# Exercise description
Here are some records. Copy each one exactly.

··· Dataset extract

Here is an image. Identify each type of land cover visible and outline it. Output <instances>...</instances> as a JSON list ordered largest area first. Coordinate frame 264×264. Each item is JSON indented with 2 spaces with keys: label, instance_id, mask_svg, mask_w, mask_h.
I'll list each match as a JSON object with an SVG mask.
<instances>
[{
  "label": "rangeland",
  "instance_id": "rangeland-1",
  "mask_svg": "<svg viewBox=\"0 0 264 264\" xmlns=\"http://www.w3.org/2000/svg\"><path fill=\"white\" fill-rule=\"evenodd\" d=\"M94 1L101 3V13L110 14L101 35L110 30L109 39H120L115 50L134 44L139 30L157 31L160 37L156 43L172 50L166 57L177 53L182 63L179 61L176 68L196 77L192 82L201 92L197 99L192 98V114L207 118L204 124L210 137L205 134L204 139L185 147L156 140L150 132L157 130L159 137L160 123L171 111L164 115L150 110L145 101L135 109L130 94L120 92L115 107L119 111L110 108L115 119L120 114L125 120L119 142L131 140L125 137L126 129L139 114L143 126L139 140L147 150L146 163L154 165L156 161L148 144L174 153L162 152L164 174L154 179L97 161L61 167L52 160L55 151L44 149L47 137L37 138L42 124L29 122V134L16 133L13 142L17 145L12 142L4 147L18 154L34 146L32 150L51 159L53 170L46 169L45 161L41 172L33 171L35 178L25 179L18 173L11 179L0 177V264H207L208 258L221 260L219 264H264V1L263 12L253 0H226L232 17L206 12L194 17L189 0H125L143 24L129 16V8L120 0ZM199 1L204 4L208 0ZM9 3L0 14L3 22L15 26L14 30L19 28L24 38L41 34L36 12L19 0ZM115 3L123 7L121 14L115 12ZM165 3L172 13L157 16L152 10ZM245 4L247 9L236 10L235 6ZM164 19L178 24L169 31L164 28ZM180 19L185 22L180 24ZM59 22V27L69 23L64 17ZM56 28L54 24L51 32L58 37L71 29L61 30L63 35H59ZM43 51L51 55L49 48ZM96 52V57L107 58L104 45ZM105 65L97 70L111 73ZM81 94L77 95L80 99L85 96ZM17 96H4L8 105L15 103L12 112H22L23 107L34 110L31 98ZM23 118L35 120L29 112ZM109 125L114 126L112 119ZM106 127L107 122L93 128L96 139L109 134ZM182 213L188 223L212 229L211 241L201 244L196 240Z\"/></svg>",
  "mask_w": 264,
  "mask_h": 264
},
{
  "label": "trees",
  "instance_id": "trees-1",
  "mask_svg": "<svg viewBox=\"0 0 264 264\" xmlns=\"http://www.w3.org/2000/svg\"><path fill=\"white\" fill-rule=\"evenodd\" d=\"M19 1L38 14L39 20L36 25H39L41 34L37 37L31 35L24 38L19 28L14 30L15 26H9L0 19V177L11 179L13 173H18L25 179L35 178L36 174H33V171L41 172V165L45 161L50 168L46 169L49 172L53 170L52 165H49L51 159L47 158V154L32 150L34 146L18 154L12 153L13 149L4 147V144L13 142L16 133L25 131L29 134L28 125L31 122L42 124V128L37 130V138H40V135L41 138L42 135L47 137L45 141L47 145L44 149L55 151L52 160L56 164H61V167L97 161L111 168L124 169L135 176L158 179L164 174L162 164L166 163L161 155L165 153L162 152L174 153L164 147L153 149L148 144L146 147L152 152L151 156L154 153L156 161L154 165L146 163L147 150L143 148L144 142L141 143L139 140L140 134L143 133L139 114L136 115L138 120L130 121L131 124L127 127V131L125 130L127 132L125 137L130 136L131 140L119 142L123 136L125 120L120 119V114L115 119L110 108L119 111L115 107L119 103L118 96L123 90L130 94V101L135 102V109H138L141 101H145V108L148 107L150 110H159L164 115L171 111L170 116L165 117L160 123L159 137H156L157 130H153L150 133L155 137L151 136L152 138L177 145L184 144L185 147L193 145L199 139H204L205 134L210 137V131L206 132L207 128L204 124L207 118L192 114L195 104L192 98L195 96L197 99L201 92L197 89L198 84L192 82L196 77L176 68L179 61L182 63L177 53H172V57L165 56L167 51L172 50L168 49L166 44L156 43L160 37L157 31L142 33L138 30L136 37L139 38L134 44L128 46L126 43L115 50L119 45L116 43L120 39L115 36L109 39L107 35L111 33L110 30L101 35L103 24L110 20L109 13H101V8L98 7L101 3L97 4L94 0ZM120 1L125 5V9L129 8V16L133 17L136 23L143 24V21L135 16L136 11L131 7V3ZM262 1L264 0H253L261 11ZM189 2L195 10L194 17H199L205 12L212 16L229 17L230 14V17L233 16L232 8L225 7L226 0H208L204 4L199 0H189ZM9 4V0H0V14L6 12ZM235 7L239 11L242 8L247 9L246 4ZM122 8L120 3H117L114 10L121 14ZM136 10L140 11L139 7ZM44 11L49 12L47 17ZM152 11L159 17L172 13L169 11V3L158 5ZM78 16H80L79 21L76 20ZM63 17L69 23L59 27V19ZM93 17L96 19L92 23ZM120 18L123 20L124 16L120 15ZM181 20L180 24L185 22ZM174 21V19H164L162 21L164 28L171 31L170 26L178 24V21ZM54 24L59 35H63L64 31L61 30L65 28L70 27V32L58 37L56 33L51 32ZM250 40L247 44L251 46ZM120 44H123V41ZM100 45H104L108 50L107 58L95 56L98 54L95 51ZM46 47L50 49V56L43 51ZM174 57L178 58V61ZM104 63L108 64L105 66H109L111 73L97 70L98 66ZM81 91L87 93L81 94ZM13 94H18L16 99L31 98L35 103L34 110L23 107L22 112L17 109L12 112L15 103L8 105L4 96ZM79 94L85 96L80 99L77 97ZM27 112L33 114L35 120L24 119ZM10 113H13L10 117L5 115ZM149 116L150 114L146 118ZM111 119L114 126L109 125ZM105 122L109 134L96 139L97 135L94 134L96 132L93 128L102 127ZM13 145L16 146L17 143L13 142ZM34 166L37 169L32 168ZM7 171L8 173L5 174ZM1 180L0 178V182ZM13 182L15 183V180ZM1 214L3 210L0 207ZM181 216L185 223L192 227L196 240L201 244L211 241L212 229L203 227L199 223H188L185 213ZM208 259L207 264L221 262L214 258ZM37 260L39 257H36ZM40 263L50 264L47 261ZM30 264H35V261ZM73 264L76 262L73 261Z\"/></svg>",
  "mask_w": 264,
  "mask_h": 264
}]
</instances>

······

# The result
Here is an image. Identify each type of land cover visible and outline it. Output <instances>...</instances> as a JSON list ordered largest area first. Coordinate frame 264×264. Each item is JSON indented with 2 spaces with keys: label, instance_id, mask_svg, mask_w, mask_h.
I'll list each match as a JSON object with an SVG mask.
<instances>
[{
  "label": "rangeland",
  "instance_id": "rangeland-1",
  "mask_svg": "<svg viewBox=\"0 0 264 264\" xmlns=\"http://www.w3.org/2000/svg\"><path fill=\"white\" fill-rule=\"evenodd\" d=\"M94 1L101 3V13L110 14L101 35L110 30L109 39H120L115 50L134 44L139 30L157 31L160 37L156 43L172 50L166 57L177 53L182 63L179 61L176 68L196 77L192 82L201 92L197 99L192 98V114L207 118L204 124L210 137L205 134L204 139L185 147L156 140L150 132L157 130L159 137L160 123L171 111L164 115L150 110L145 101L135 109L130 94L120 92L115 107L119 111L110 108L115 119L120 114L125 120L119 142L131 140L125 137L126 129L139 114L143 126L139 140L147 150L146 163L154 165L156 161L148 144L174 153L162 152L164 174L154 179L97 161L61 167L52 160L55 151L44 149L47 137L37 138L42 124L29 122V134L16 133L13 142L17 145L12 142L4 147L18 154L34 146L32 150L51 159L53 170L46 169L45 161L41 172L33 171L35 178L25 179L18 173L11 179L0 177V264H207L208 258L221 260L219 264H264V1L263 12L253 0H226L232 17L206 12L194 17L189 0H125L143 24L129 16V8L120 0ZM199 1L204 4L208 0ZM9 3L0 14L3 22L15 26L14 30L19 28L24 38L41 34L36 12L19 0ZM115 3L123 7L121 14L115 12ZM165 3L172 13L157 16L152 10ZM245 4L247 9L236 10L235 6ZM164 19L178 24L169 31L164 28ZM180 19L185 22L180 24ZM59 22V27L69 23L64 17ZM56 28L54 24L51 32L58 37L71 29L61 30L63 35H59ZM43 51L51 55L49 48ZM96 52V57L107 58L104 45ZM105 65L97 70L111 73ZM81 94L77 95L80 99L85 96ZM17 96H4L8 105L15 103L12 112H22L23 107L34 110L31 98ZM23 118L35 120L29 112ZM109 125L114 126L112 119ZM106 127L107 122L93 128L96 139L109 134ZM182 213L188 223L212 229L211 241L201 244L196 240Z\"/></svg>",
  "mask_w": 264,
  "mask_h": 264
},
{
  "label": "trees",
  "instance_id": "trees-1",
  "mask_svg": "<svg viewBox=\"0 0 264 264\" xmlns=\"http://www.w3.org/2000/svg\"><path fill=\"white\" fill-rule=\"evenodd\" d=\"M19 1L38 14L39 20L36 25H39L41 34L37 37L31 35L24 38L19 28L14 30L15 26H9L0 19V177L11 179L13 173H18L25 179L35 178L36 174H33V171L41 172V165L45 161L50 168L46 169L49 172L53 170L52 165H49L51 159L47 158V154L32 150L34 146L18 154L12 153L13 149L4 147V144L13 142L16 133L25 131L29 134L28 125L31 122L42 124V128L37 130V138H40V135L41 138L42 135L47 137L45 141L47 145L44 149L55 151L52 160L56 164H61V167L97 161L111 168L124 169L135 176L158 179L164 174L162 164L166 163L161 155L165 153L162 152L174 153L164 147L153 149L148 144L146 147L152 152L151 156L154 153L156 161L154 165L146 163L147 150L143 148L144 142L141 143L139 140L140 134L143 133L139 114L136 115L138 120L130 121L131 124L127 127V131L125 130L127 132L125 137L130 136L131 140L119 142L123 136L125 120L120 119V114L115 119L110 108L119 111L115 107L119 103L118 96L123 90L130 94V101L135 102V109H138L141 101H145V108L148 107L150 110H159L164 115L171 111L170 116L165 117L160 123L159 137H156L157 130H153L150 133L155 137L151 136L152 138L177 145L184 144L185 147L193 145L199 139H204L205 134L210 137V131L206 132L207 128L204 124L207 118L192 114L195 104L192 98L195 96L197 99L201 92L197 89L198 84L192 82L196 77L176 68L179 61L182 63L177 53H172V57L165 56L167 51L172 50L168 49L166 44L156 43L160 37L157 31L142 33L138 30L136 37L139 38L134 44L128 46L126 43L115 50L119 45L116 43L120 39L115 36L109 39L107 35L111 33L110 30L101 35L103 24L110 20L109 13H101V8L98 7L101 3L97 4L94 0ZM120 1L125 5V9L129 8V16L133 17L136 23L143 24V21L135 16L136 11L131 7V3ZM262 1L264 0H253L261 11ZM189 2L195 10L194 17H199L205 12L212 16L229 17L230 14V17L233 16L232 8L225 7L226 0H208L204 4L199 0H189ZM9 4V0H0V14L6 12ZM235 7L239 11L242 8L247 9L246 4ZM122 8L120 3H117L114 10L121 14ZM136 10L140 11L139 7ZM44 11L49 12L47 17ZM152 11L159 17L172 13L169 11V3L158 5ZM78 16H80L79 21L76 20ZM63 17L69 23L59 27V19ZM93 17L96 19L92 23ZM120 18L123 20L124 16L120 15ZM181 20L180 24L185 22ZM174 21V19H164L162 21L164 28L171 31L170 26L178 24V21ZM54 24L59 35H63L64 31L61 30L65 28L70 27V32L58 37L56 33L51 32ZM250 40L247 44L251 46ZM120 44H123V41ZM100 45H104L108 50L107 58L95 56L98 54L95 51ZM46 47L50 49V56L43 51ZM174 57L178 58V61ZM104 63L108 64L105 66H109L111 73L97 70L98 66ZM81 91L87 93L81 94ZM13 94H18L16 99L31 98L35 103L34 110L23 107L22 112L17 109L12 112L15 103L8 105L4 96ZM79 94L85 96L80 99L77 97ZM27 112L33 114L35 120L24 119ZM10 113H13L10 117L5 115ZM149 116L150 114L146 118ZM111 119L114 126L109 125ZM105 122L109 134L96 139L97 135L94 134L96 132L93 128L102 127ZM13 145L16 146L17 143L13 142ZM34 166L37 169L32 168ZM7 171L8 173L5 174ZM1 180L0 178V182ZM13 182L15 183V180ZM1 214L3 210L0 207ZM181 216L185 223L192 227L196 240L201 244L211 241L212 229L203 227L199 223H188L185 213ZM208 259L207 264L221 262L214 258ZM37 260L39 257H36ZM40 263L50 264L47 261ZM30 264H35V261ZM73 264L76 262L73 261Z\"/></svg>",
  "mask_w": 264,
  "mask_h": 264
}]
</instances>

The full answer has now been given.